Development of a Prediction Model for Antibiotic-Resistant Urinary Tract Infections Using Integrated Electronic Health Records from Multiple Clinics in North-Central Florida

Infect Dis Ther. 2022 Oct;11(5):1869-1882. doi: 10.1007/s40121-022-00677-x. Epub 2022 Jul 31.

Abstract

Introduction: Urinary tract infections (UTIs) are common infections for which initial antibiotic treatment decisions are empirically based, often without antibiotic susceptibility testing to evaluate resistance, increasing the risk of inappropriate therapy. We hypothesized that models based on electronic health records (EHR) could assist in the identification of patients at higher risk for antibiotic-resistant UTIs and help guide the selection of antimicrobials in hospital and clinic settings.

Methods: EHR from multiple centers in North-Central Florida, including patient demographics, previous diagnoses, prescriptions, and antibiotic susceptibility tests, were obtained for 9990 patients diagnosed with a UTI during 2011-2019. Decision trees, boosted logistic regression (BLR), and random forest models were developed to predict resistance to common antibiotics used for UTI management [sulfamethoxazole-trimethoprim (SXT), nitrofurantoin (NIT), ciprofloxacin (CIP)] and multidrug resistance (MDR).

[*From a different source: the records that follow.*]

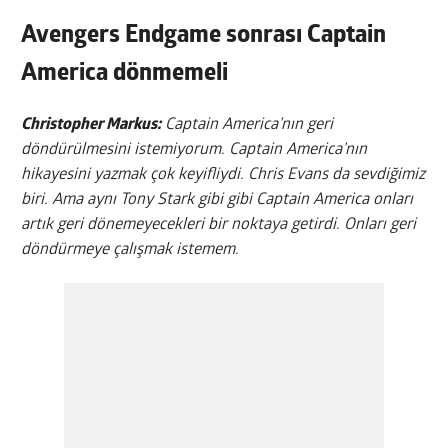
Avengers Endgame sonrası Captain
America dönmemeli
Christopher Markus:
Captain America’nın geri
döndürülmesini istemiyorum. Captain America’nın
hikayesini yazmak çok keyifliydi. Chris Evans da sevdiğimiz
biri. Ama aynı Tony Stark gibi gibi Captain America onları
artık geri dönemeyecekleri bir noktaya getirdi. Onları geri
döndürmeye çalışmak istemem.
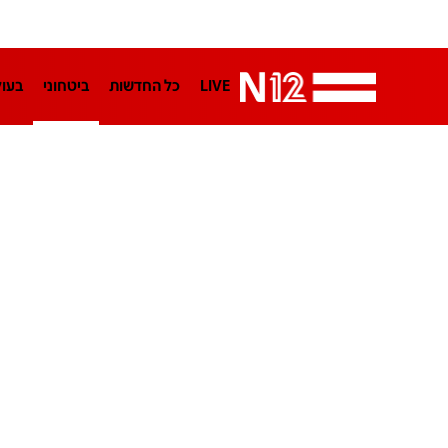
LIVE
כל החדשות
ביטחוני
בעו
LifeStyle
מדיני
בארץ
פלילי
הפודקאסטים
נוסבאום מקליד
TA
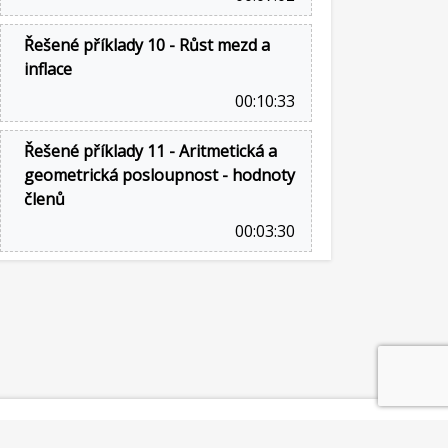
Řešené příklady 10 - Růst mezd a
inflace
00:10:33
Řešené příklady 11 - Aritmetická a
geometrická posloupnost - hodnoty
členů
00:03:30
©2014-2026
Mathematicator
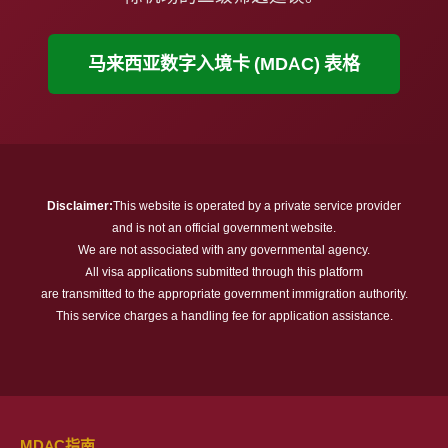
马来西亚数字入境卡 (MDAC) 表格
MDAC指南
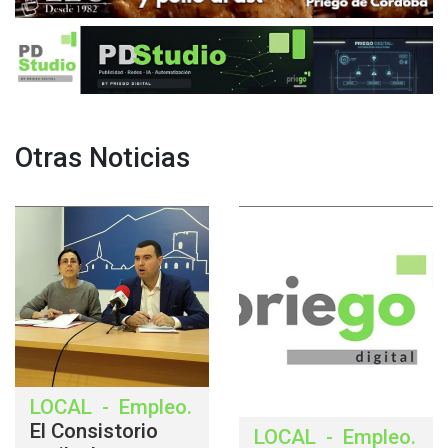
Otras Noticias
LOCAL
-
Empleo
.
El Consistorio
LOCAL
-
Empleo
.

Results: There were 6307 (63.1%) individuals with a UTI caused by a resistant microorganism. Overall, the population was majority female, white, non-Hispanic, and older aged (mean = 60.7 years). The BLR models yielded the highest discriminative ability, as measured by the out-of-bag area under the receiver-operating curve (AUROC), for the resistance outcomes [AUROC = 0.58 (SXT), 0.62 (NIT), 0.64 (CIP), and 0.66 (MDR)]. Variables in the best performing model were sex, history of UTIs, catheterization, renal disease, dementia, hemiplegia/paraplegia, and hypertension.

Conclusions: The discriminative ability of the prediction models was moderate. Nonetheless, these models based solely on EHR demonstrate utility for the identification of patients at higher risk for resistant infections. These models, in turn, may help guide clinical decision-making on the ordering of urine cultures and decisions regarding empiric therapy for these patients.

Keywords: Antimicrobial resistance; Clinical decision support; Electronic health records; Machine learning; Urinary tract infections.